Auto: start: 10, term: 11
Total states: 12
abcab$
execNFA: execStr: abcab$

 |                     1 1 
 | 0 1 2 3 4 5 6 7 8 9 0 1 
 | - - - - - - - - - - - - 
 : 0 0 0 0 0 0 0 0 0 0 1 0  s
 : 1 0 1 0 1 0 1 0 1 0 1 1  st
a: 1 1 1 0 1 1 1 0 1 1 0 1  t

4. 1. Verify that the Start State of the Simulated NFA is correct. (This is the next-to-the-last line, with "st" at the end.) [As an answer you can just do "mumble-mumble go from here to there", or better (but not required) show roughly how the depth-first search would proceed.]

   2. Verify that the last line is correct.
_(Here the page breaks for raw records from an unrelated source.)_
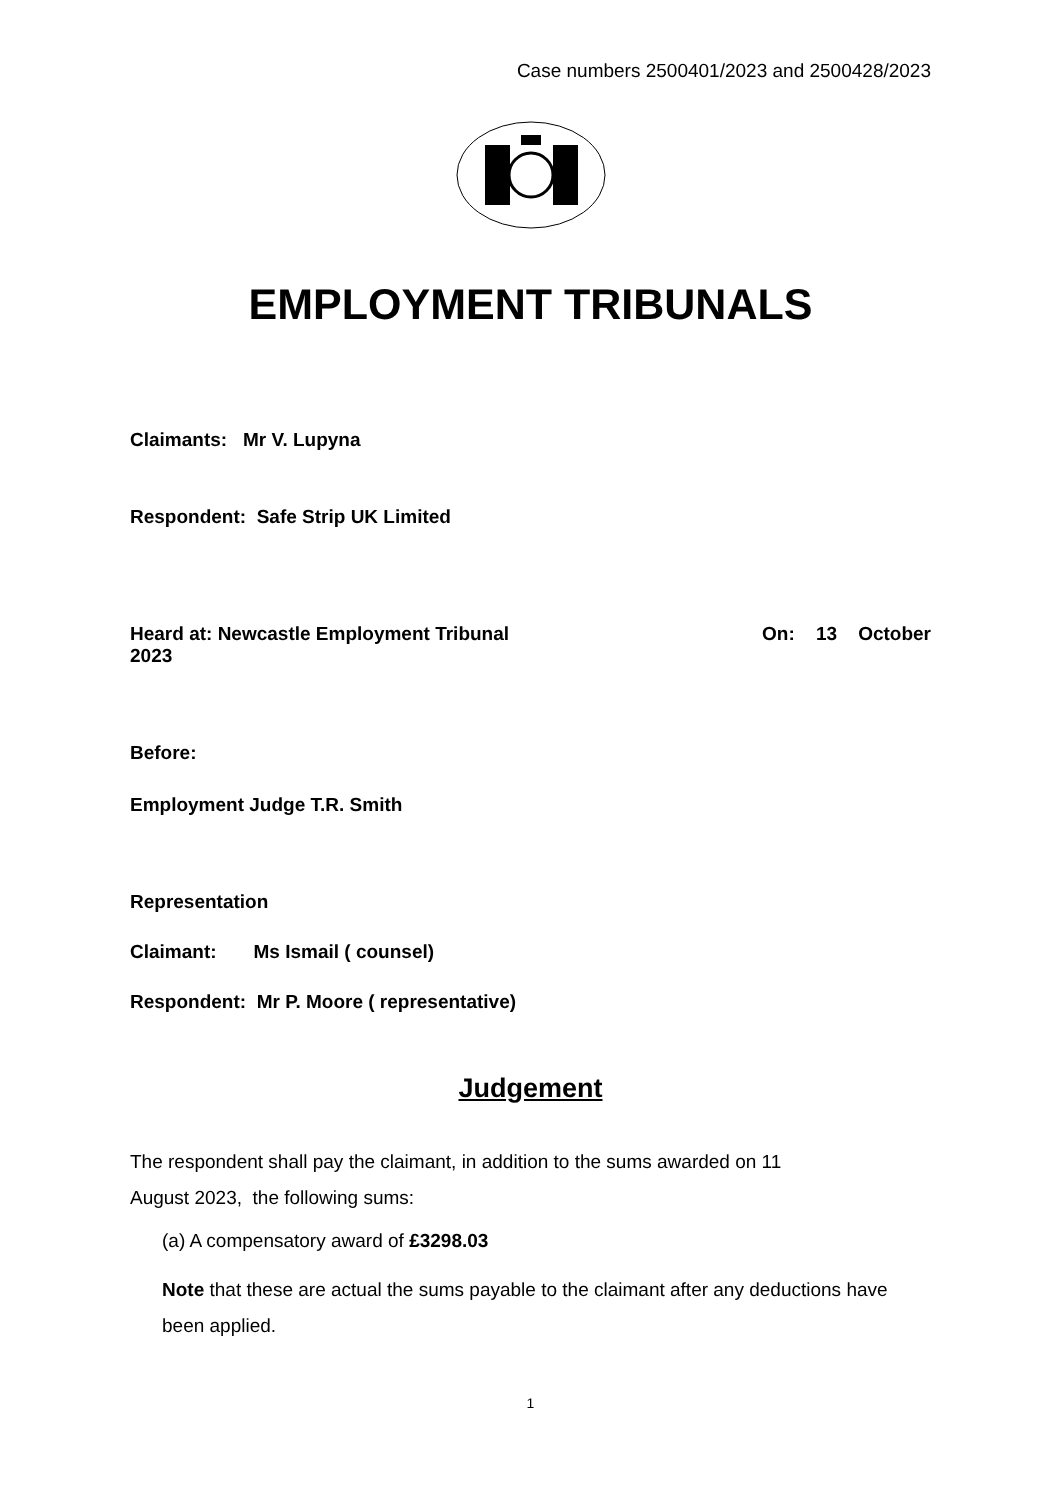Case numbers 2500401/2023 and 2500428/2023
EMPLOYMENT TRIBUNALS
Claimants: Mr V. Lupyna
Respondent: Safe Strip UK Limited
Heard at: Newcastle Employment Tribunal On: 13 October
2023
Before:
Employment Judge T.R. Smith
Representation
Claimant: Ms Ismail ( counsel)
Respondent: Mr P. Moore ( representative)
Judgement
The respondent shall pay the claimant, in addition to the sums awarded on 11
August 2023, the following sums:
(a) A compensatory award of £3298.03
Note that these are actual the sums payable to the claimant after any deductions have been applied.
1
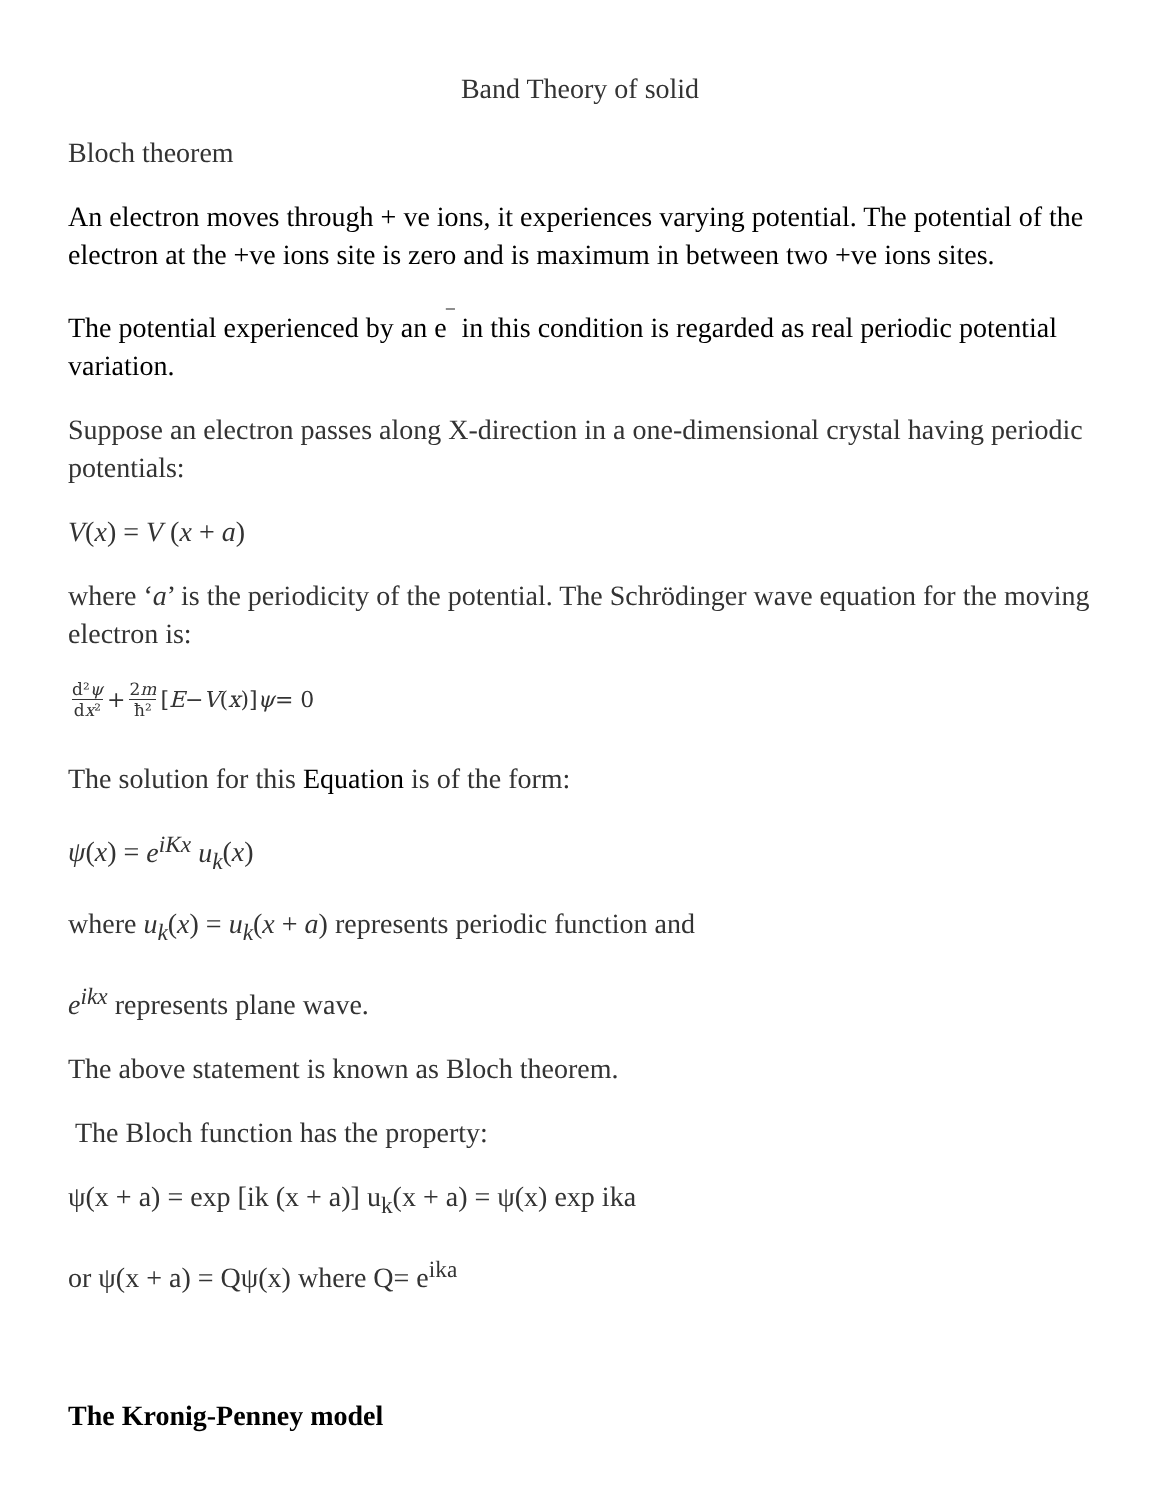Band Theory of solid
Bloch theorem
An electron moves through + ve ions, it experiences varying potential. The potential of the electron at the +ve ions site is zero and is maximum in between two +ve ions sites.
The potential experienced by an e<sup>‾</sup> in this condition is regarded as real periodic potential variation.
Suppose an electron passes along X-direction in a one-dimensional crystal having periodic potentials:
V(x) = V (x + a)
where ‘a’ is the periodicity of the potential. The Schrödinger wave equation for the moving electron is:
d²ψ dx² + 2m ħ² [E − V (x)] ψ = 0
The solution for this Equation is of the form:
ψ(x) = e<sup>iKx</sup> u<sub>k</sub>(x)
where u<sub>k</sub>(x) = u<sub>k</sub>(x + a) represents periodic function and
e<sup>ikx</sup> represents plane wave.
The above statement is known as Bloch theorem.
The Bloch function has the property:
ψ(x + a) = exp [ik (x + a)] u<sub>k</sub>(x + a) = ψ(x) exp ika
or ψ(x + a) = Qψ(x) where Q= e<sup>ika</sup>
The Kronig-Penney model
This is the subset resulting from processing an input "a". (You must "show your work", meaning that you must give the set of states you find as being at the head of arrows labeled "a", and then show the result of the ε-closure.)

   3. Calculate the next two lines by hand, assuming the further inputs (after the initial "a") are "b" and then "c". Give the resulting lines. (Again, in these two cases you must "show your work" as above.)

      Partial Answer to 4

      RE: /(a|b|c)*/ RE (RPN form): ab|c|*$ Graph (internal form): 0 --> [a, 1] 1 --> [@, 5] 2 --> [b, 3] 3 --> [@, 5] 4 --> [@, 2] --> [@, 0] 5 --> [@, 9] 6 --> [c, 7] 7 --> [@, 9] 8 --> [@, 6] --> [@, 4] 9 --> [@, 8] --> [@,11] s 10 --> [@,11] --> [@, 8] t 11 -->

      Auto: start: 10, term: 11 Total states: 12 Input string: abcab$ execNFA: execStr: abcab$, states: 100 | 1 1 | 0 1 2 3 4 5 6 7 8 9 0 1 | - - - - - - - - - - - - : 0 0 0 0 0 0 0 0 0 0 1 0 s : 1 0 1 0 1 0 1 0 1 0 1 1 st a: 1 1 1 0 1 1 1 0 1 1 0 1 t b: 1 0 1 1 1 1 1 0 1 1 0 1 t c: 1 0 1 0 1 0 1 1 1 1 0 1 t ------------------------------ (below not asked for) a: 1 1 1 0 1 1 1 0 1 1 0 1 t b: 1 0 1 1 1 1 1 0 1 1 0 1 t

( Revision date: 2014-10-06. Please use ISO 8601, the International Standard Date and Time Notation.)